Traditionally, it was the English who bought these wines, carefully aging them in their cool, damp cellars. But much has changed in the past decade and the new global economy has revolutionized how claret is bought and consumed throughout the world.

Japanese and American buyers, looking for a piece of the action, are now often willing to pay prices far beyond what the typical British consumers have grown accustomed to paying. Thus, Bordeaux has been able to expand its markets and reap the benefits of increased worldwide demand – but these new markets have not come without a price.

The new consumers are more fickle and less bound by tradition, easily swayed by the media from one chateau to another. Although these newfound admirers of claret come with deep pockets, they seem to lack the patience of the traditional English buyer. They demand that wine be made in a style that offers instant gratification, the way the California and Australian wines do. But this is a style not easily produced in the cooler region of Bordeaux. While famous vintages, like 1982 or 2000, have cranked out some super-concentrated and opulent wines, these are not what Bordeaux built its rock-solid reputation producing. Bordeaux now finds itself competing on uneasy ground. An arena once ruled by the powerful names of the Medoc and Pomerol are now measured against tenacious cabernet bandits from Tuscany to Coonawara.
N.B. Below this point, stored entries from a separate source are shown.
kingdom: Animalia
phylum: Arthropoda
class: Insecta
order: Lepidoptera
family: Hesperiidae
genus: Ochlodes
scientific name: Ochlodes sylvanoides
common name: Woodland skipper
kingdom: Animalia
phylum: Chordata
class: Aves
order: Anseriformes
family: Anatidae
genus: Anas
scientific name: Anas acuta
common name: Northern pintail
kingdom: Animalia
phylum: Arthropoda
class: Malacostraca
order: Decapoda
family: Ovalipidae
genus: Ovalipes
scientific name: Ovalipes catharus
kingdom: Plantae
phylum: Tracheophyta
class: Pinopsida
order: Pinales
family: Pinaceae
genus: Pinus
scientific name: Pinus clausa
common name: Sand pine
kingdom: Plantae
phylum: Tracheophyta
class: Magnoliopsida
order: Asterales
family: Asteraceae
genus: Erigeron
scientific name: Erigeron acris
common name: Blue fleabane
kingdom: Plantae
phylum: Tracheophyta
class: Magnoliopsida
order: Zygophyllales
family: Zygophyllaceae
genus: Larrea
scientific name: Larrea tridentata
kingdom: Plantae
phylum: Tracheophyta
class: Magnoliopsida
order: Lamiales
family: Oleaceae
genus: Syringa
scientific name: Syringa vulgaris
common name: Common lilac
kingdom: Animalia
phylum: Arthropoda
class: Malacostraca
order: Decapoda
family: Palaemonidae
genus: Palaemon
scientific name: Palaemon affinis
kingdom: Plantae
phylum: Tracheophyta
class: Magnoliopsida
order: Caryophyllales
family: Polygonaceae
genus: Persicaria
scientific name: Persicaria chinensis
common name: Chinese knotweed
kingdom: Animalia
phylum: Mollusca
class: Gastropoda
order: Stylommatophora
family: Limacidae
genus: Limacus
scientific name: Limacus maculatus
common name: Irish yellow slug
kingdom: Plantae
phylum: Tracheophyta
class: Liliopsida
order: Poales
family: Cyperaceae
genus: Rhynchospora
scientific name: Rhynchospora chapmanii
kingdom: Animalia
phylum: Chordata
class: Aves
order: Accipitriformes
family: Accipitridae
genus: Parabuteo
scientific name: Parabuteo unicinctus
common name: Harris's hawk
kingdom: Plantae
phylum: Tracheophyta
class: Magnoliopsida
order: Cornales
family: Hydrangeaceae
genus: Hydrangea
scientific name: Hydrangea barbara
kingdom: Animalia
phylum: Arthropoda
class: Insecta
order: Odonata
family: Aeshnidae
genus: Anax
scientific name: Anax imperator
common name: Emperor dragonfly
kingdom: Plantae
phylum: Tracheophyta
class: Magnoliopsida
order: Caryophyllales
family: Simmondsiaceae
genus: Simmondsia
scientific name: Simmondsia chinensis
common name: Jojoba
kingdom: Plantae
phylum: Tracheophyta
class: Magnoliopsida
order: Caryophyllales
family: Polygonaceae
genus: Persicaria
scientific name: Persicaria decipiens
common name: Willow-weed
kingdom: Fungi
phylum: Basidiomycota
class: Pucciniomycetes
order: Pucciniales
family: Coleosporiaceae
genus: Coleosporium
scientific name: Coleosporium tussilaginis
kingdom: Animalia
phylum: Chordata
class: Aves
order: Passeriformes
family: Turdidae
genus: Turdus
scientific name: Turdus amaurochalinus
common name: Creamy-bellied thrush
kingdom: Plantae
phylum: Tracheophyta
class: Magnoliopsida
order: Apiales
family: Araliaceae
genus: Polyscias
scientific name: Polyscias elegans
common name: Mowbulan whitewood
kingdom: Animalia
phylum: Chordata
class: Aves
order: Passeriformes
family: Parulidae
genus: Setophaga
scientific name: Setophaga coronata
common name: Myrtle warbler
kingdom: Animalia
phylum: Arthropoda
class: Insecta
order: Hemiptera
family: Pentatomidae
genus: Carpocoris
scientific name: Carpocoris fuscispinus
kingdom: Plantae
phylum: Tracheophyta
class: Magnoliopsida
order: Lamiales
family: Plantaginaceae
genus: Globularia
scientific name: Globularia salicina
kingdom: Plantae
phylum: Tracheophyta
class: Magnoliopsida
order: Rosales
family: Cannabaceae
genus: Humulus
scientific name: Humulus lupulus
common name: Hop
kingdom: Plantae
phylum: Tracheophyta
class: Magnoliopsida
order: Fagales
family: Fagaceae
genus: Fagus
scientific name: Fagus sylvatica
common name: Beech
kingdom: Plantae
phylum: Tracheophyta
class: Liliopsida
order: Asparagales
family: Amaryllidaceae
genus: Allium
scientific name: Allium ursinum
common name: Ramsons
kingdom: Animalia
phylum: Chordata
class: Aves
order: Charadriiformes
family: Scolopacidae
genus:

With a seemly new style of Bordeaux emerging that appears more rich, lush, soft and drinkable, the camps in Bordeaux are becoming increasingly divided into those that believe the new wines are superior and those that believe they have betrayed what it means to be Bordeaux. Many of those on the left bank of the Gironde are carrying the torch of more austere, tighter-knit and longer-aging wines; while there is a growing faction on the right bank producing super-ripe merlot that would seem at home on Napa’s warmest hillsides. These two styles are becoming increasingly distinct from one another, to the extent that Bordeaux is rarely spoken of today without the descriptor of "modern" or "traditional."

But holding on to the old ways may prove too difficult for many of Bordeaux’s old guard. Today it is the media that drives the market and these newly-fashioned, plush Bordeaux wines have won such favour in the press that they regularly sell for more than the traditionally prestigious wines. The celebrated classified growths, which have commanded top honours since the 1800s, are looking on as small, neophyte producers are emerging with prices equal to and often higher than their own. This leaves many traditionalists feeling uneasy, as the structure of pricing they have come to rely on so heavily is slowly decaying beneath their grape-stained feet.

The debate over the lack of character and charm of these new wines and their alleged inability to age seems almost pointless, as consumers are drinking them faster than producers can bottle and cork them. As for the traditional English claret buyers, it seems their monopoly of Bordeaux has come to an end as wealthy Americans and Asians scoop up vast quantities of what was once London-bound.

So, as Bordeaux struggles to keep its new markets happy while retaining old alliances, the river that divides the region seems to grow wider. Those who embrace the new styles and those who bitterly oppose them will continue to clash, and Bordeaux will have to move forward despite their differences. But now they will not only have the rest of the world to compete with, but also each other.